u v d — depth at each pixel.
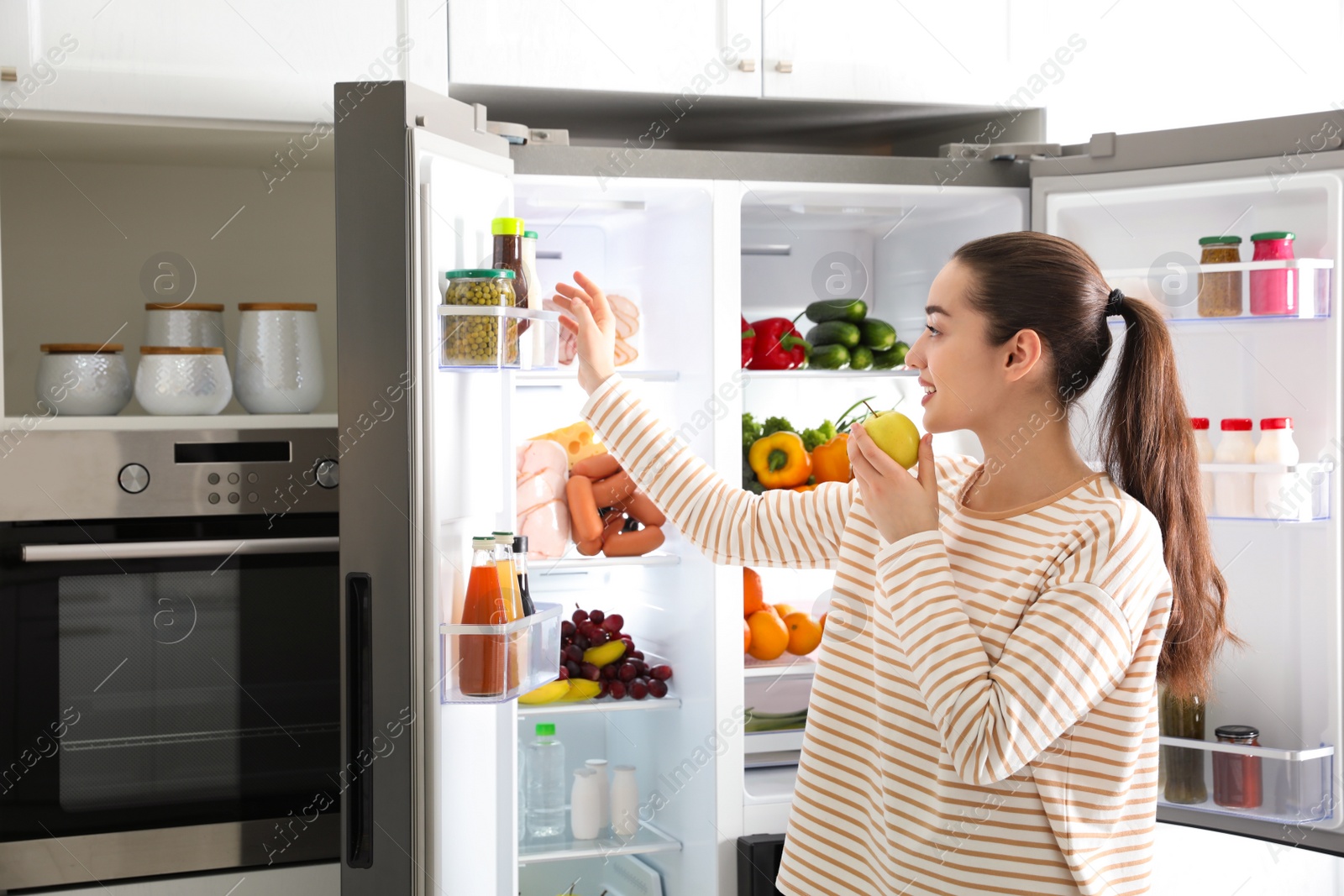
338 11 1.60
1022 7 1.87
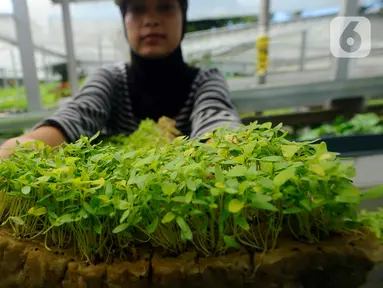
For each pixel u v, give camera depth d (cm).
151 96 103
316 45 143
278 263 37
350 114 150
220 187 34
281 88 134
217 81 99
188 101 101
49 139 69
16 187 43
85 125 82
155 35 92
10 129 103
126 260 40
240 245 40
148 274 38
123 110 104
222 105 88
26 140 65
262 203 34
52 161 48
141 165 41
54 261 40
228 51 146
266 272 37
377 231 42
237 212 35
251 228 40
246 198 34
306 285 39
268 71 146
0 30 119
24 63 123
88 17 129
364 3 131
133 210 36
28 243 44
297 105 139
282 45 144
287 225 41
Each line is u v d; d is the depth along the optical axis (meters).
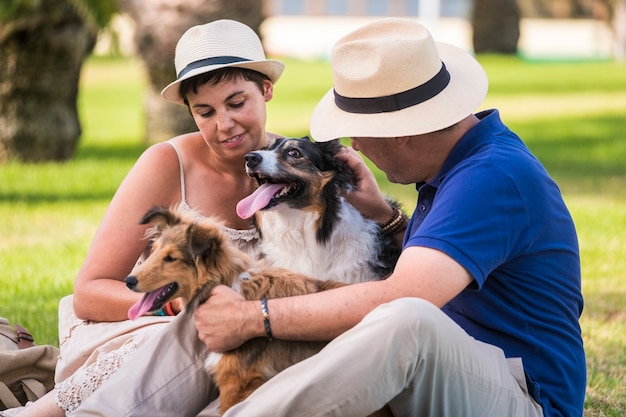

○ ○ ○ ○ ○ ○ ○

* Task requirements:
Output nothing but the lines from the line with "188 101 101" through the last line of the material above, please, word for word and without the pictures.

* Result for this exercise:
188 101 101
49 139 69
16 187 43
85 125 82
155 35 92
10 129 103
126 260 40
240 245 40
148 274 38
123 110 104
222 105 88
26 140 65
262 203 34
52 161 48
141 165 41
54 261 40
228 51 146
266 272 37
377 231 42
237 212 35
251 228 40
246 198 34
306 285 39
268 71 146
0 30 119
24 63 123
88 17 129
364 3 131
133 210 36
28 243 44
297 105 139
282 45 144
287 225 41
Each line is u v d; d is the depth along the optical axis (meters).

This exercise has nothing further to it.